Meredith Burton, director of the Furman Child Development Center, has received the Marian Wright Edelman Advocacy Award from the South Carolina Association for the Education of Young Children (SCAEYC).
The award was presented to Burton during the Annual Conference of the SCAEYC, which was held in early October at Midlands Technical College in Columbia.
The Marian Wright Edelman Advocacy Award recognizes a person who has made a significant contribution that changes the lives of children in positive ways. Marian Wright Edelman, whose advocacy efforts for children are known worldwide, is a native South Carolinian and the director of the Children’s Defense Fund. The SCAEYC chose to honor Dr. Edelman by establishing an award in her name.
Burton, a Furman University alumna and president of SCAEYC, says she is delighted to be named this year’s recipient. “Marian Wright Edelman has dedicated her life to the wellbeing of children and families by supporting programs and policy changes that improve the lives of underserved children,” she said.
“I think early childhood educators need to be given a voice in the advocacy realm and I am working to do that, through advocacy training, encouraging early childhood educators to register to vote, and by participating in national public policy work that hopefully models to other educators that they can do the same. There is a lot happening in the nation and in our state around early childhood education and if we don’t speak up as the experts, no one will.”
Burton recently participated in a field study to Finland, which was led by Public Education Partners, Furman Department of Education, and the Riley Institute at Furman. The purpose of the study was to gain insight into critical challenges facing South Carolina public education.

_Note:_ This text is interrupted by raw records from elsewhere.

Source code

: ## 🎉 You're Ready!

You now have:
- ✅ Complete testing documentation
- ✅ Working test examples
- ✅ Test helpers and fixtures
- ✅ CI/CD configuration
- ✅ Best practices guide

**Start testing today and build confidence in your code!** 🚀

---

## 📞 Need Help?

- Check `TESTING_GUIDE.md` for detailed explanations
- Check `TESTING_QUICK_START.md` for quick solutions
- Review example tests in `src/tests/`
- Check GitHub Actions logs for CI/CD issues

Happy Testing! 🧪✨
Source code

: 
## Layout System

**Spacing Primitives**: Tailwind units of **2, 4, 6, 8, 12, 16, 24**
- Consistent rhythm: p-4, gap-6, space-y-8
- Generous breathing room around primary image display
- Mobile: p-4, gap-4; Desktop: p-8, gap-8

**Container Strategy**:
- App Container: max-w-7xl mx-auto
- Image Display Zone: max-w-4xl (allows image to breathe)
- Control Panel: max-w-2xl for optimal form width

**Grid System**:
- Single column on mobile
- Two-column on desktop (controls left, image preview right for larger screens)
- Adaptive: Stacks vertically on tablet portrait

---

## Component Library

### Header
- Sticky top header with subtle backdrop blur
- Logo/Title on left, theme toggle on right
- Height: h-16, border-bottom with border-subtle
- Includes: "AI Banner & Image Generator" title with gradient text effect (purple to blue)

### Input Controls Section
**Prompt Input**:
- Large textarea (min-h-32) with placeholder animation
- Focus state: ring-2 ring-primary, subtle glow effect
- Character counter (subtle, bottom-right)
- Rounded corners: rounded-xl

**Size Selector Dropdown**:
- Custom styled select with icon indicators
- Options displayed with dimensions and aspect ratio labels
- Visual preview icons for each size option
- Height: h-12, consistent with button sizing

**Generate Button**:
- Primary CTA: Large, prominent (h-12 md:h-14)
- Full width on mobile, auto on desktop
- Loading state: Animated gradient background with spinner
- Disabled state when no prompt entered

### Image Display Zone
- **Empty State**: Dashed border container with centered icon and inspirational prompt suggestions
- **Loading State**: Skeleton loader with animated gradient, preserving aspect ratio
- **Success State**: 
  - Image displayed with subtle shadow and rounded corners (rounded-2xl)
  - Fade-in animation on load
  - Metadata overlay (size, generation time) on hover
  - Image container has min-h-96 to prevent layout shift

Said Burton, “I have so many takeaways from the Finland experience. I think what struck me most was the honor the Finns place on childhood. They truly protect the early childhood years as a time for play and fostering the joy of learning. Time is valued and children are not rushed to perform academic tasks at young ages.
“Early childhood teachers are professionals that have a strong knowledge of child development, and the family is respected as an integral partner in the educational process. That dedication to protecting early childhood really establishes the foundation for a system-wide philosophy of education that focuses on the whole child and the learning process from birth through upper secondary education,” added Burton.
Burton holds both a bachelor’s in early childhood and elementary education and a master’s in reading/literacy from Furman. She taught K5-first grade for 20 years in public and private school settings, and now serves as an instructor for Furman graduate studies in education.
She also was a member of the advisory council for the National Association for the Education of Young Children (NAEYC) for Families website. Locally, Burton serves on the education advisory board at North Greenville University and on the board of Greenville County First Steps.